Re: once again
Proof? No. What would such proof consist of?
An attack like this implies extensive resources, and it was against a broad range of targets, many of which are relatively difficult to monetize (suggesting direct financial profit wasn't the main motive). That pushes the probability toward a nation-state or nation-state-sponsored actor.
Again, the choice of targets suggests it wasn't a nominal ally country - not because allies don't spy on one another (of course they do), but because allies can get much of the probably-exfiltrated information through other channels, so they'd put their resources elsewhere.
So, probability favors nominal-foe states known to have groups with the resources (funds, technical capabilities, discipline) to pull off this attack. Iran's working up to this sort of thing but evidence suggests it's not there yet.
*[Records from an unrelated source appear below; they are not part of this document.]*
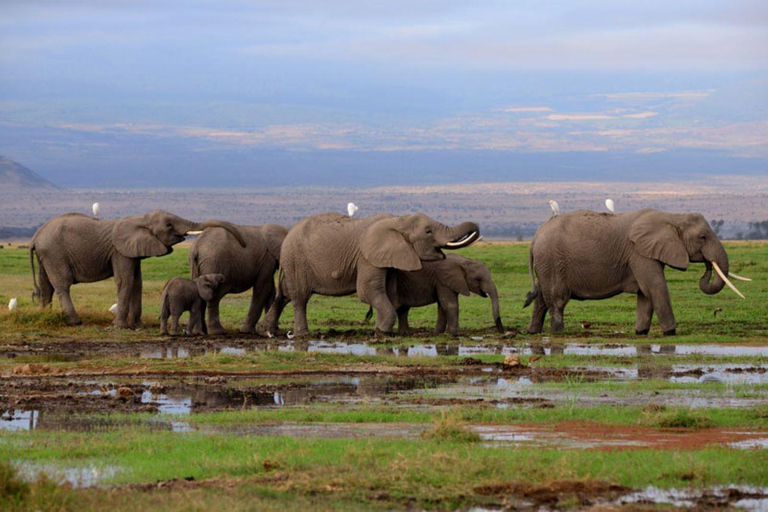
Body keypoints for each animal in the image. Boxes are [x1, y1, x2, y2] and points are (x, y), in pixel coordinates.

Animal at [29, 211, 246, 328]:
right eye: (168, 225)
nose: (243, 245)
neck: (140, 219)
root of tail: (35, 237)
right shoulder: (120, 251)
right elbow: (125, 281)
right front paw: (119, 326)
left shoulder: (133, 251)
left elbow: (137, 281)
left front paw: (137, 326)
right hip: (54, 252)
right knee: (62, 284)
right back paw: (75, 321)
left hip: (46, 255)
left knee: (46, 285)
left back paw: (45, 315)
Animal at [266, 211, 480, 336]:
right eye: (428, 232)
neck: (398, 220)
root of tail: (288, 236)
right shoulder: (366, 256)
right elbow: (368, 290)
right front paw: (383, 331)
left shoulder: (389, 258)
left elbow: (388, 292)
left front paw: (379, 329)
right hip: (296, 260)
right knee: (300, 297)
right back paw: (302, 335)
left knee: (286, 295)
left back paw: (267, 331)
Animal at [370, 253, 504, 336]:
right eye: (478, 279)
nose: (503, 332)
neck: (464, 261)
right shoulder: (442, 281)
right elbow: (450, 304)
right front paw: (454, 334)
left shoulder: (446, 283)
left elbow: (442, 306)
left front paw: (438, 333)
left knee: (403, 309)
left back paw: (404, 334)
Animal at [520, 208, 752, 336]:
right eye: (702, 237)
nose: (707, 267)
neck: (672, 217)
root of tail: (534, 238)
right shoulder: (639, 253)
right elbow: (655, 288)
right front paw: (671, 333)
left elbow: (645, 295)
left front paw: (640, 332)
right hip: (552, 261)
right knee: (557, 300)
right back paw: (558, 332)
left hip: (546, 264)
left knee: (541, 298)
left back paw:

That leaves China, Russia, and North Korea.
The DPRK has historically been more interested in more-targeted attacks aiming at hard currency and scientific / technical information.
Between China and Russia, the style and apparent goals of this attack are more typical of Russia in recent years.
There may also be technical evidence suggesting Russia; I haven't read the detailed technical reports yet.
This has nothing to do with McCarthyism (an accusation which is nonsensical in this case, since McCarthyism was ostensibly about International Communism and Communist organization in the US, not Russia, and actually about Joe McCarthy's need for attention) or an anti-Russia bias. The IT security community broadly recognizes a number of nation-state actors performing a wide range of IT-system penetrations around the world, including the US and its allies. Russia has no special status as a bugbear in that regard. They're just one of the players.